## Work instruction
From the first line to the last, restate the data exactly, leaving out the images.

-- Records supplied follows --

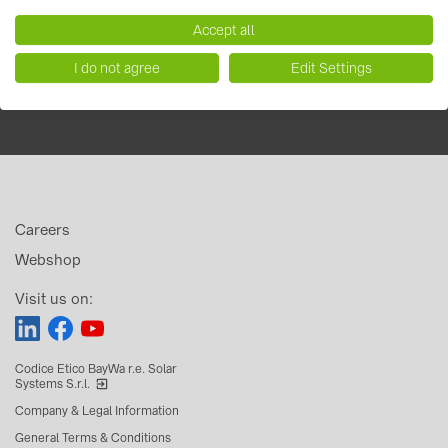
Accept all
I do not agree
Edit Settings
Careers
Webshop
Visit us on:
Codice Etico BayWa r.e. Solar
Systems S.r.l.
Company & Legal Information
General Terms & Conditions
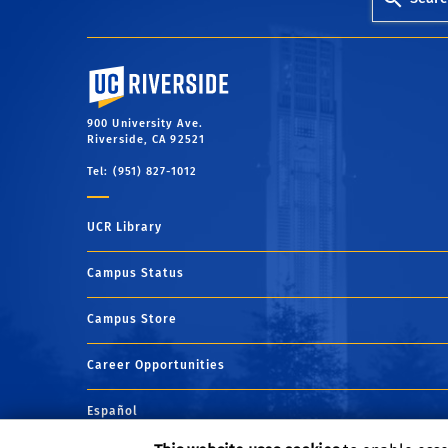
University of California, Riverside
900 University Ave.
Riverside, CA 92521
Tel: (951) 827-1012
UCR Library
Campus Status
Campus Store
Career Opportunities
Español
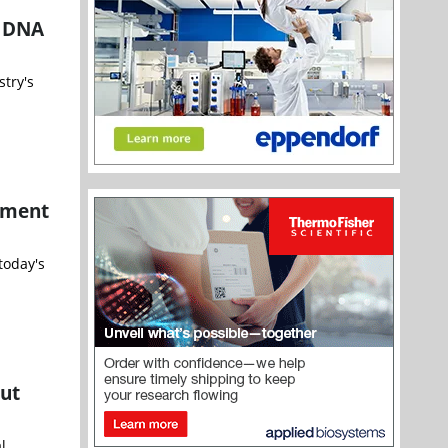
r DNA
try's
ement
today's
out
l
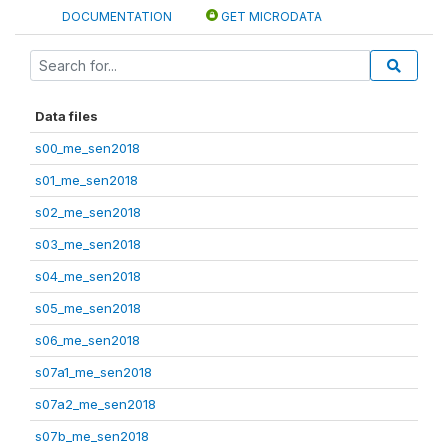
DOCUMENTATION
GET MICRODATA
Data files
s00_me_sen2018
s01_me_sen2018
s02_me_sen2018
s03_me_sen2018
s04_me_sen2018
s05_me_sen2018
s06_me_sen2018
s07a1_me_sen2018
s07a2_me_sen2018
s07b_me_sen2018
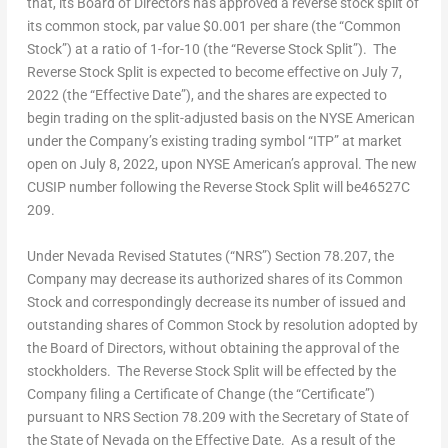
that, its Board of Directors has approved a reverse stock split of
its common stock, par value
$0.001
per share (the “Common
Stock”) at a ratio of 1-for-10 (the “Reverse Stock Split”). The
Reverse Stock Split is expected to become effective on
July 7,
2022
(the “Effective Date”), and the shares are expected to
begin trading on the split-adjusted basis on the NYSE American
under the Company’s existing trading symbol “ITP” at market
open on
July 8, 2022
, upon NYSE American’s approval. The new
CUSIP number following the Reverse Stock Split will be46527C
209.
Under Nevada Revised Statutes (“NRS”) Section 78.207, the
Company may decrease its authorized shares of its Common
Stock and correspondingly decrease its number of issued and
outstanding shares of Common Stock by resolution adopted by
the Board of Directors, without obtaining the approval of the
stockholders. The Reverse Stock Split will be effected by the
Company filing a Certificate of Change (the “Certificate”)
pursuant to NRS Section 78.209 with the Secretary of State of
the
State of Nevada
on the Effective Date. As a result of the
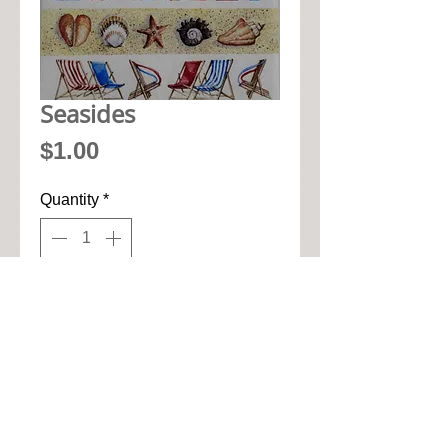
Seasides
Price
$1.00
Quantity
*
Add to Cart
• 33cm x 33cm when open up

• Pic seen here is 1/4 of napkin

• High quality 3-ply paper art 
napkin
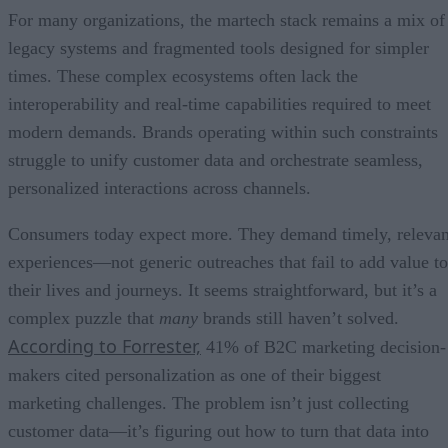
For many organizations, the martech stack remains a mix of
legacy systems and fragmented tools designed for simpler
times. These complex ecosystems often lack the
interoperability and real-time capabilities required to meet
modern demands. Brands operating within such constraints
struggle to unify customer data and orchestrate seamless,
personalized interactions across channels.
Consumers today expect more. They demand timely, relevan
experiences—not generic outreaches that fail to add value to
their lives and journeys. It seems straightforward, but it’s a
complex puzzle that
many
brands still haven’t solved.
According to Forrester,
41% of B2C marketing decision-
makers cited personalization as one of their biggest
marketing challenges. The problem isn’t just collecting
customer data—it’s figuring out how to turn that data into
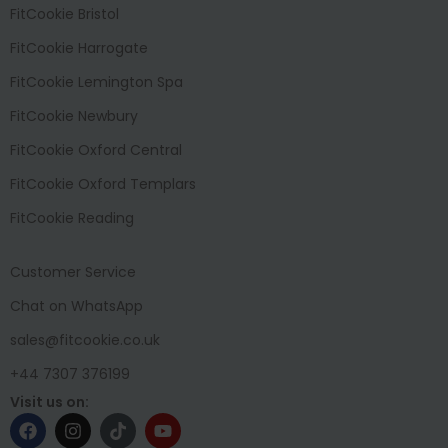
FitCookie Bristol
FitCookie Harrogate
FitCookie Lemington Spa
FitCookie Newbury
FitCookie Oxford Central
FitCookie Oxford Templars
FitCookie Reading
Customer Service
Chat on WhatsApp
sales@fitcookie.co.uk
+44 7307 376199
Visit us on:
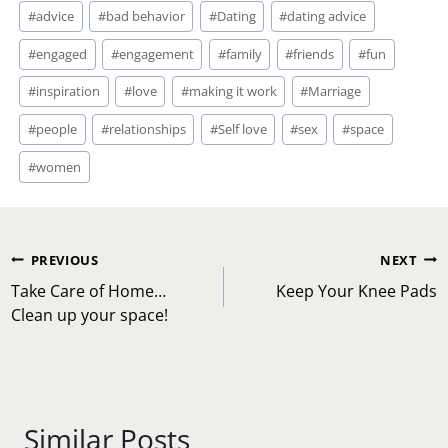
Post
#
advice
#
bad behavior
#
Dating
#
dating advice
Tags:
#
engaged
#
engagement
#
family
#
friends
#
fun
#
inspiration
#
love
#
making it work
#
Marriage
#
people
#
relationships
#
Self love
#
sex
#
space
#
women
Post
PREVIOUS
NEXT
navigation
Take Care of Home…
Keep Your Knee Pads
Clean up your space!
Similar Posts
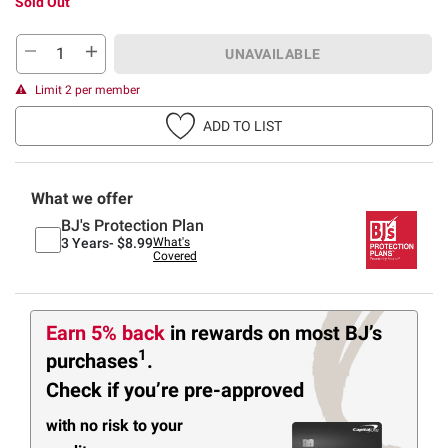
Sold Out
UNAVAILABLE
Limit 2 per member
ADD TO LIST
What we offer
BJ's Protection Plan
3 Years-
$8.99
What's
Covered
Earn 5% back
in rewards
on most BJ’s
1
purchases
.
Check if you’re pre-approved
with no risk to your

-- Records supplied concluded --

## Response box
Accept all
I do not agree
Edit Settings
Careers
Webshop
Visit us on:
Codice Etico BayWa r.e. Solar
Systems S.r.l.
Company & Legal Information
General Terms & Conditions
University of California, Riverside
900 University Ave.
Riverside, CA 92521
Tel: (951) 827-1012
UCR Library
Campus Status
Campus Store
Career Opportunities
Español
r DNA
try's
ement
today's
out
l
DOCUMENTATION
GET MICRODATA
Data files
s00_me_sen2018
s01_me_sen2018
s02_me_sen2018
s03_me_sen2018
s04_me_sen2018
s05_me_sen2018
s06_me_sen2018
s07a1_me_sen2018
s07a2_me_sen2018
s07b_me_sen2018
that, its Board of Directors has approved a reverse stock split of
its common stock, par value
$0.001
per share (the “Common
Stock”) at a ratio of 1-for-10 (the “Reverse Stock Split”). The
Reverse Stock Split is expected to become effective on
July 7,
2022
(the “Effective Date”), and the shares are expected to
begin trading on the split-adjusted basis on the NYSE American
under the Company’s existing trading symbol “ITP” at market
open on
July 8, 2022
, upon NYSE American’s approval. The new
CUSIP number following the Reverse Stock Split will be46527C
209.
Under Nevada Revised Statutes (“NRS”) Section 78.207, the
Company may decrease its authorized shares of its Common
Stock and correspondingly decrease its number of issued and
outstanding shares of Common Stock by resolution adopted by
the Board of Directors, without obtaining the approval of the
stockholders. The Reverse Stock Split will be effected by the
Company filing a Certificate of Change (the “Certificate”)
pursuant to NRS Section 78.209 with the Secretary of State of
the
State of Nevada
on the Effective Date. As a result of the
Seasides
Price
$1.00
Quantity
*
Add to Cart
• 33cm x 33cm when open up

• Pic seen here is 1/4 of napkin

• High quality 3-ply paper art 
napkin
For many organizations, the martech stack remains a mix of
legacy systems and fragmented tools designed for simpler
times. These complex ecosystems often lack the
interoperability and real-time capabilities required to meet
modern demands. Brands operating within such constraints
struggle to unify customer data and orchestrate seamless,
personalized interactions across channels.
Consumers today expect more. They demand timely, relevan
experiences—not generic outreaches that fail to add value to
their lives and journeys. It seems straightforward, but it’s a
complex puzzle that
many
brands still haven’t solved.
According to Forrester,
41% of B2C marketing decision-
makers cited personalization as one of their biggest
marketing challenges. The problem isn’t just collecting
customer data—it’s figuring out how to turn that data into
FitCookie Bristol
FitCookie Harrogate
FitCookie Lemington Spa
FitCookie Newbury
FitCookie Oxford Central
FitCookie Oxford Templars
FitCookie Reading
Customer Service
Chat on WhatsApp
sales@fitcookie.co.uk
+44 7307 376199
Visit us on:
Post
#
advice
#
bad behavior
#
Dating
#
dating advice
Tags:
#
engaged
#
engagement
#
family
#
friends
#
fun
#
inspiration
#
love
#
making it work
#
Marriage
#
people
#
relationships
#
Self love
#
sex
#
space
#
women
Post
PREVIOUS
NEXT
navigation
Take Care of Home…
Keep Your Knee Pads
Clean up your space!
Similar Posts
Sold Out
UNAVAILABLE
Limit 2 per member
ADD TO LIST
What we offer
BJ's Protection Plan
3 Years-
$8.99
What's
Covered
Earn 5% back
in rewards
on most BJ’s
1
purchases
.
Check if you’re pre-approved
with no risk to your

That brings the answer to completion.